可夜傾宴太子殿下明白得太晚了,他已經被赫連皓澈五花大綁起來,用的繩索是西疆的荊棘藤,這種藤蔓一般利劍根本劈不開,環環之中有暗扣相互連接,大華中人沒有一個人知道如何解開這個荊棘藤,除非是西疆國人。
“啊!好疼……!沐筱蘿!你這個賤人!竟然聯合外人,暗算本太子殿下!難道你不怕你沐家上上下下慘遭滅門之禍嗎?”
尖銳的荊刺刺入夜傾宴的肌膚深層,他多動幾下,早就已經是千瘡百孔了的,有五二道的荊棘,由于他亂動,刮到他的臉皮上,勾出了幾塊面皮,疼得真叫一個鑽心窩子的,荊棘也帶有毒性,不過毒性很弱,不過卻是叫夜傾宴臉上的傷痕再也無法治愈了。
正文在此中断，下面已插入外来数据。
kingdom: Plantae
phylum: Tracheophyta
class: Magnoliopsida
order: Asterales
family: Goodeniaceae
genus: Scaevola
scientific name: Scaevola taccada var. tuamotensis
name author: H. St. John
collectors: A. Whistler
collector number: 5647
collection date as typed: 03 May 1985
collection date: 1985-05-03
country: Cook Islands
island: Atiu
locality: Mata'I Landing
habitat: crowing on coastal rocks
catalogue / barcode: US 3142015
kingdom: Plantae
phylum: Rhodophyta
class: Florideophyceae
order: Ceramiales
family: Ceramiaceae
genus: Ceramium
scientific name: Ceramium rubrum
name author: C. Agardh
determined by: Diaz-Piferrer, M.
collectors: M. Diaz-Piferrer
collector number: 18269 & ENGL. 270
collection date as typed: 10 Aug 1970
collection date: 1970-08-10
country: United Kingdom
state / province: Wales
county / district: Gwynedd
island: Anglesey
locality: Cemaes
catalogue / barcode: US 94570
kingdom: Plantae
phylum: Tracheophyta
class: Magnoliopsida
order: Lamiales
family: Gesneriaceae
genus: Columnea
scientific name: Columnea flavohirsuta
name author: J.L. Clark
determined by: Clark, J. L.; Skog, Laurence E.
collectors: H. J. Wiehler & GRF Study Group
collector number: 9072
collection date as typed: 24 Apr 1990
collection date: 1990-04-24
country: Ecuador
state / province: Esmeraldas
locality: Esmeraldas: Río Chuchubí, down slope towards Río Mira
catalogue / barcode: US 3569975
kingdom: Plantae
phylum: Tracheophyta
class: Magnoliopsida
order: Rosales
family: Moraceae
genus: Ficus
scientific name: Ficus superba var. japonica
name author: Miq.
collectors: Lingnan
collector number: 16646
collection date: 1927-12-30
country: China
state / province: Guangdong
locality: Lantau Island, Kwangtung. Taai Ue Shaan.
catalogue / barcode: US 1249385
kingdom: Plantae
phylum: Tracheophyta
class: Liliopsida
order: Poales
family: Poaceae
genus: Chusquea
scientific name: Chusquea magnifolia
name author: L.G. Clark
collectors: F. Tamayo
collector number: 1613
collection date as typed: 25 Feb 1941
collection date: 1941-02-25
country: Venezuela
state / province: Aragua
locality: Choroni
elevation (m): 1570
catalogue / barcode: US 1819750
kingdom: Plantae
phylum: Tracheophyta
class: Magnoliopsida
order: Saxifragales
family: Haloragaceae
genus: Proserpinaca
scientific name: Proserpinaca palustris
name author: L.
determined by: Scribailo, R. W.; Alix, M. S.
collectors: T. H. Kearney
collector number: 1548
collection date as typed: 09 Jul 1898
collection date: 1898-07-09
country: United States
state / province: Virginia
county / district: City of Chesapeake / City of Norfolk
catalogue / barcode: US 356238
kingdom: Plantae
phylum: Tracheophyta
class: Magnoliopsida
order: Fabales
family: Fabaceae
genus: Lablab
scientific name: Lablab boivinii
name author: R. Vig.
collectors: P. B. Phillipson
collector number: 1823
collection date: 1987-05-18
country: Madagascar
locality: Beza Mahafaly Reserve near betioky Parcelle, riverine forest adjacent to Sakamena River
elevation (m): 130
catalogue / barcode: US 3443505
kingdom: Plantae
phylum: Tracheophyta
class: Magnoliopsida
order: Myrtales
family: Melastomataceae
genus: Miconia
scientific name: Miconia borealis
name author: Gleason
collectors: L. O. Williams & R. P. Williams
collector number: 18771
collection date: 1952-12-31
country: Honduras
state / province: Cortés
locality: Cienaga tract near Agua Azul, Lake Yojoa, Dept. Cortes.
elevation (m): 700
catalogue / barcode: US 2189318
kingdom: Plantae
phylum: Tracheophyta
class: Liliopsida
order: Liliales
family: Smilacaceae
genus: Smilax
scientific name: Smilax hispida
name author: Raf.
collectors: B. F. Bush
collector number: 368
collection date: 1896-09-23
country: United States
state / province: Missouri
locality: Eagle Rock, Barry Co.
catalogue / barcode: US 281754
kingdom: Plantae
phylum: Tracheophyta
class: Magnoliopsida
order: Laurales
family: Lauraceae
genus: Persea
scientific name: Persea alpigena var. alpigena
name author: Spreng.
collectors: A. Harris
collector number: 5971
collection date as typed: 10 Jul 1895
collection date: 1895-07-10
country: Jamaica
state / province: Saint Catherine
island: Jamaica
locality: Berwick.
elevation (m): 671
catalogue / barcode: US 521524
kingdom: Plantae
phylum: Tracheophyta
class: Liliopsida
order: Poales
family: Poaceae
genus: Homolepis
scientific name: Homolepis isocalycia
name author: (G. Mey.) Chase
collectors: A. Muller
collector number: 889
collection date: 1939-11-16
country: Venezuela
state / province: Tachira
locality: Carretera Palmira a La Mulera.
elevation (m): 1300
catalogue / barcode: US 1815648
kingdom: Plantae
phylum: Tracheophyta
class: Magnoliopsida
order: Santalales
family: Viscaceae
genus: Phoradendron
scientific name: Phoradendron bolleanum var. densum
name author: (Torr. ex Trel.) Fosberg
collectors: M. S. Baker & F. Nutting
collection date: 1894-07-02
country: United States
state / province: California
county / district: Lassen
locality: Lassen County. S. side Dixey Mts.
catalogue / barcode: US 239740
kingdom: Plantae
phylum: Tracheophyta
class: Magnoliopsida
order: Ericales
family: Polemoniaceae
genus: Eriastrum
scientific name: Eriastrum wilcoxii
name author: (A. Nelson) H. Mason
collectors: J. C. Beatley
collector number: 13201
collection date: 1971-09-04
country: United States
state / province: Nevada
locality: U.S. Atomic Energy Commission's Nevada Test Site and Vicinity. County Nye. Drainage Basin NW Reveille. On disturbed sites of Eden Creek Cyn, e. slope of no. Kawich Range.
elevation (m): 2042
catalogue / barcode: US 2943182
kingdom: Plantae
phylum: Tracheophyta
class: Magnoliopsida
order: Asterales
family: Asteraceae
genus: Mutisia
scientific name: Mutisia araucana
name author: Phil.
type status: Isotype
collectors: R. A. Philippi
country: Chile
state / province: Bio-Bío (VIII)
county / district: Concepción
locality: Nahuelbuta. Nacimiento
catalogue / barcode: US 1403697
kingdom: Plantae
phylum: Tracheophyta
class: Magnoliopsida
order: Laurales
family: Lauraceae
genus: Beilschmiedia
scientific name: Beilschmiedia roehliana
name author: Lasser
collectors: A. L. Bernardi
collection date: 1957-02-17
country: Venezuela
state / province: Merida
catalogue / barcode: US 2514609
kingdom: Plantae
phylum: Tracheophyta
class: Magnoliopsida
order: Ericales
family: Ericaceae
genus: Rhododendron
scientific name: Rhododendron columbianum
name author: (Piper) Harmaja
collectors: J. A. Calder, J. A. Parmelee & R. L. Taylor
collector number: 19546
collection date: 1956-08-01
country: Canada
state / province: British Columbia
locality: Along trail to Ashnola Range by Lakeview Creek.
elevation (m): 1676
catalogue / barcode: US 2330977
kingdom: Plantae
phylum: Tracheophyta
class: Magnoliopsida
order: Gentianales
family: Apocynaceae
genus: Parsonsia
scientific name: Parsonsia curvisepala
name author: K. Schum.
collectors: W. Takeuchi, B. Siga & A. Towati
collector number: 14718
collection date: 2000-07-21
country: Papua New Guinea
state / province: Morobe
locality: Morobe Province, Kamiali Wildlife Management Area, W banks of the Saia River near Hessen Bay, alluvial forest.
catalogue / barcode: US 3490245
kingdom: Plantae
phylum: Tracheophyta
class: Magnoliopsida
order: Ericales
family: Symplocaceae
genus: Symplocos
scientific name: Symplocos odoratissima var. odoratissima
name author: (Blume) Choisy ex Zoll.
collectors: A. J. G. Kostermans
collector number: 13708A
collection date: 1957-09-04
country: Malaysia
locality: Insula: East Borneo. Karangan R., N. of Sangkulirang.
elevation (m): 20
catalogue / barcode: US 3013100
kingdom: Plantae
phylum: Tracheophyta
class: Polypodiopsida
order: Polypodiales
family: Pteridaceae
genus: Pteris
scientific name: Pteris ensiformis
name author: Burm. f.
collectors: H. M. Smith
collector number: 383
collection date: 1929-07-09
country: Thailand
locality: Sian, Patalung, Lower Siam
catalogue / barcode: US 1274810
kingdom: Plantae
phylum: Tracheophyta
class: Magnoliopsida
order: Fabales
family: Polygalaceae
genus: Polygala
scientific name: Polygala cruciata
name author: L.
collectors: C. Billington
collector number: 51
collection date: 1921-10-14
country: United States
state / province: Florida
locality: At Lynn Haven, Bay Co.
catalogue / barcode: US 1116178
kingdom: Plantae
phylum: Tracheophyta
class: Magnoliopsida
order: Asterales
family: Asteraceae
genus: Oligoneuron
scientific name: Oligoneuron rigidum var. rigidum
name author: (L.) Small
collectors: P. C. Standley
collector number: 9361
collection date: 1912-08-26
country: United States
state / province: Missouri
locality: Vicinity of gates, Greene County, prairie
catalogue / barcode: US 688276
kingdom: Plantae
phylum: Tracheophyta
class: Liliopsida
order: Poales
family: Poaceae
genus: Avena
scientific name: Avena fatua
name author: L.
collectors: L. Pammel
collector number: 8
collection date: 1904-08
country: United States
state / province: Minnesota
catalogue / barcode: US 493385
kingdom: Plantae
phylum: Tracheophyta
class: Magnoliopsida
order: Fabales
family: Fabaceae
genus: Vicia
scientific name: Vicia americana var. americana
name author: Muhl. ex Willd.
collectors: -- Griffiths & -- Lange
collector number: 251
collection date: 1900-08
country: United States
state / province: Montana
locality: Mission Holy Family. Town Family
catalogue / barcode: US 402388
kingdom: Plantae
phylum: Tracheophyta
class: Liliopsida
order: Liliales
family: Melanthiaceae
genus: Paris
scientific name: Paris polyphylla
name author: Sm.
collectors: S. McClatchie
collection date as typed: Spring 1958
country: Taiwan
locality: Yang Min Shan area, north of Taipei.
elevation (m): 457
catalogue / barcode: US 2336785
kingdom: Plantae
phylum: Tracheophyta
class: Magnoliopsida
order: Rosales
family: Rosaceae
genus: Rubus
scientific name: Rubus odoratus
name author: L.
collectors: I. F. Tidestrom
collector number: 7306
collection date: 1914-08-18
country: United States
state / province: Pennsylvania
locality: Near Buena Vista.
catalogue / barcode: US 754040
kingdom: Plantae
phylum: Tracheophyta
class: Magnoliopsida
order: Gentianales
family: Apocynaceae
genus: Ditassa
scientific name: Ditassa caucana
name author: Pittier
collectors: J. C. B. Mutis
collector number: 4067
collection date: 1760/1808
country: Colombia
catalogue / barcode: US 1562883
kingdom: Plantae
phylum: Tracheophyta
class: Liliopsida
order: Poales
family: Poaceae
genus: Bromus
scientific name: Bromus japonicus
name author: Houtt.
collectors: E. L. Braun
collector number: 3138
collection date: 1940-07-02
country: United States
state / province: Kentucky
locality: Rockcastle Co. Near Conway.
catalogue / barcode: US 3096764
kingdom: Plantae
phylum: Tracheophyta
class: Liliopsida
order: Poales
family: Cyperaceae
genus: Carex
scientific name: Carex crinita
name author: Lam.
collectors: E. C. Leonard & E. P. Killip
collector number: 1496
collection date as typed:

對,就算傾盡整個大華,抑或者乃至于整個諸國的太醫們,也治不好了。要命的是,這種傷口潰爛的,還能傳染。
荊棘上有毒性,赫連皓澈自然是跟筱蘿說了,見夜傾宴被制服了,赫連皓澈這才開口道,“筱蘿,如今他已經被我們制服了,要不要現在把他給殺了!”
“現在殺了他?未免太便宜他了?”沐筱蘿眸中冷然一笑,幸好黑暗之中,夜傾宴沒有看到筱蘿臉上的表情,否則他會給嚇出崩尿來的。
赫連皓澈不做聲,一切就憑著筱蘿定奪了。
有過一段漫長的時間,至少夜傾宴心理上是這麼覺得,沐筱蘿一點聲音都沒有,這讓他更加害怕,無聲勝有聲的環境,更是叫人無法淡定!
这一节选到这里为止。